Work request = A single number is the whole answer: the count of lines in these entries that hold "index".
_ _ _ _ _
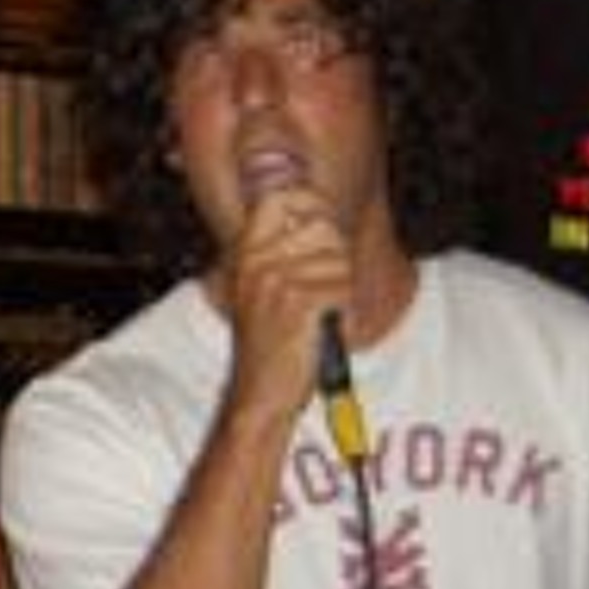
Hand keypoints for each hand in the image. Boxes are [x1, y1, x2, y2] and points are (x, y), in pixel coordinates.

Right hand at [223, 183, 352, 427]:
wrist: (260, 392)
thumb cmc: (271, 342)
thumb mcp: (263, 289)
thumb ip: (283, 249)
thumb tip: (321, 210)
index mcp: (246, 251)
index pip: (283, 197)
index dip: (310, 204)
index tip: (318, 228)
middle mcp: (257, 260)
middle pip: (324, 228)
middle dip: (335, 258)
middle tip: (318, 291)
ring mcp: (275, 280)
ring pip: (339, 261)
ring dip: (339, 289)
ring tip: (316, 313)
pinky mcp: (297, 303)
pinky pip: (342, 288)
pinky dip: (341, 309)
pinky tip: (321, 326)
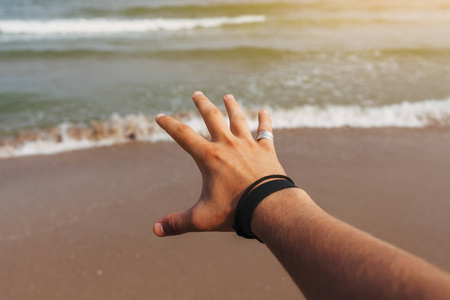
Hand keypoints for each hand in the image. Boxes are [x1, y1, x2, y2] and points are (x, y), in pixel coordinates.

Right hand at [153, 91, 285, 236]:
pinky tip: (264, 110)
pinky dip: (264, 120)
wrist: (269, 207)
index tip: (159, 116)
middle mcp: (228, 145)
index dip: (169, 124)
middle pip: (212, 117)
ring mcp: (248, 145)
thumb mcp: (202, 218)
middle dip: (202, 104)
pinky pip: (265, 131)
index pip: (183, 135)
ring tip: (228, 96)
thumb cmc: (234, 212)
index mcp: (209, 157)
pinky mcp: (266, 150)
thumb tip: (155, 230)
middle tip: (197, 94)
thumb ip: (177, 223)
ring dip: (232, 106)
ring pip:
_ _ _ _ _
Answer to this task = 8